Document extract:
****************

In practice, it's close to useless. A lot of the power of Emacs comes from the homogeneity and that Emacs itself is mostly written in Emacs Lisp.

There have been attempts in the past to do similar bridges to Python and Javascript IIRC, but they ended up nowhere since they didn't mesh well with the existing ecosystem.

No matter how bad people think Emacs Lisp is (an incorrect impression, Emacs Lisp has improved tremendously) it's still a powerful Lisp and only a Lisp would provide the powerful extensibility that Emacs has.


I don't think the author is challenging most of the notions here. In fact, it seems pretty well inline with this.

I think language bridges suck, but this isn't one. It transpiles Go to Lisp bytecode, making it much closer to a first class citizen.

But more importantly, the tagline of the project isn't "Let's write Emacs in Go," nor is it "Emacs Lisp is bad," it's "Not a fan of Emacs Lisp? Hack Emacs in Go!" -- that seems pretty straightforward to me. The aim of this seems to be potential Emacs users who do not code Lisp and don't like it. There are plenty of reasons to not like Lisp, not just Emacs Lisp, including the power that it possesses, just like there are plenty of reasons to not like Go. To suggest otherwise would be elitist.

****************

What you will do:
A - Translate this sentence from the Emacs Lisp discussion into Spanish: "The aim of this seems to be potential Emacs users who do not code Lisp and don't like it."
B - Print the Emacs Lisp discussion word for word, starting at "There have been" and continuing up to and including "the existing ecosystem.".

Data excerpt:
****************

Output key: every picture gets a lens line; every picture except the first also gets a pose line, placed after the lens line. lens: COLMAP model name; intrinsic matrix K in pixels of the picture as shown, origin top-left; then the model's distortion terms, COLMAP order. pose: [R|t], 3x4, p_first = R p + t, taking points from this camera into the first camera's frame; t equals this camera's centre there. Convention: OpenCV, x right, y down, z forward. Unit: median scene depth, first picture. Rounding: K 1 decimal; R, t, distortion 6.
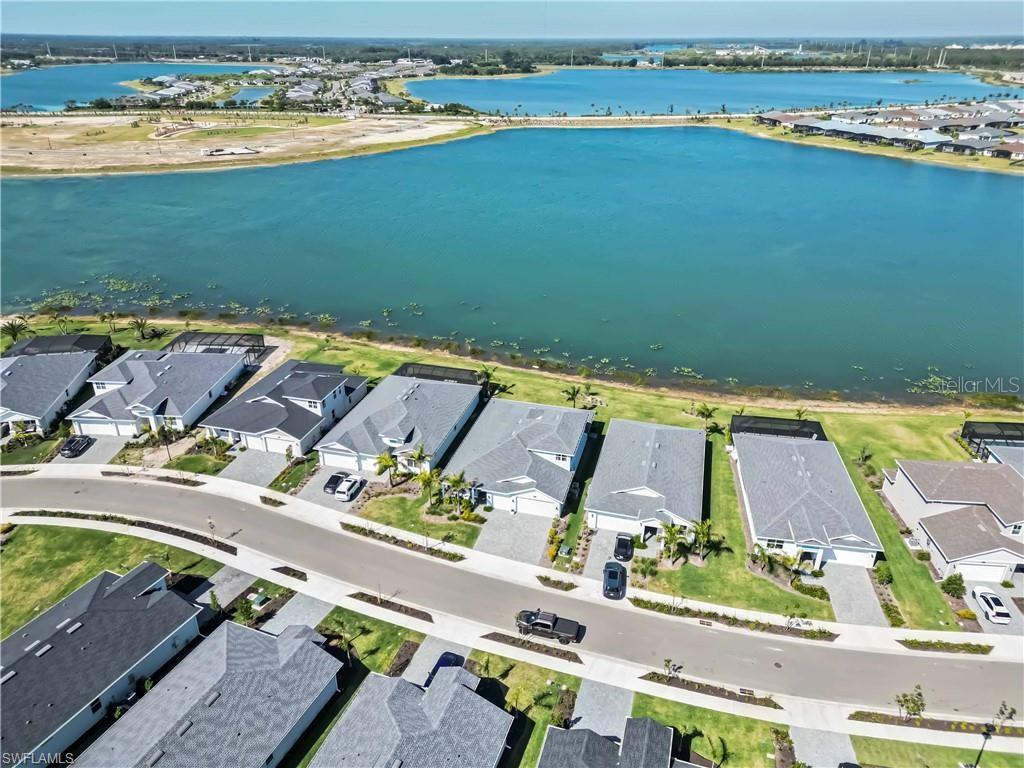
lens RADIAL K [[709.8, 0, 509.0], [0, 709.8, 381.5], [0, 0, 1]] dist [0.061672, -0.044400]
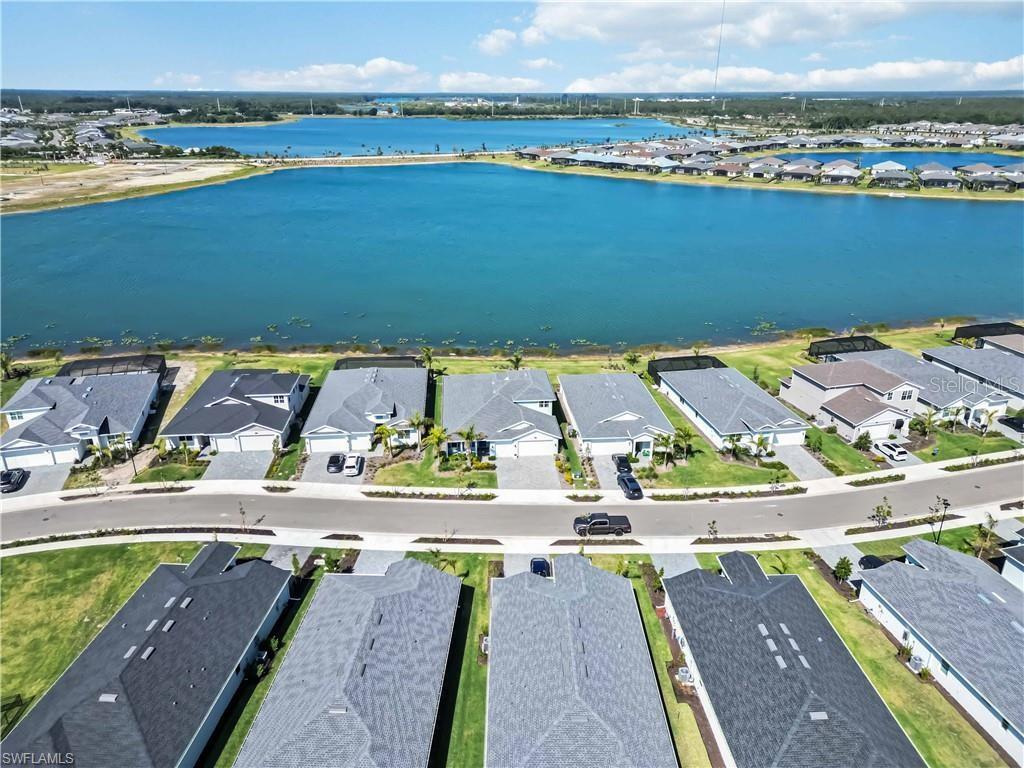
lens RADIAL K [[709.8, 0, 503.2], [0, 709.8, 378.4], [0, 0, 1]] dist [0.061672, -0.044400]
pose [[0.941724, -0.125790, 0.311981, -0.313411], [0.146112, 0.988353, -0.042542, 0.099380], [-0.302996, 0.085647, 0.949135, -0.045037]]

****************

Task answers:
A - El objetivo de esto parece ser los posibles usuarios de Emacs que no programan en Lisp y a quienes no les gusta.

B -
There have been attempts in the past to do similar bridges to Python and Javascript IIRC, but they ended up nowhere since they didn't mesh well with the existing ecosystem.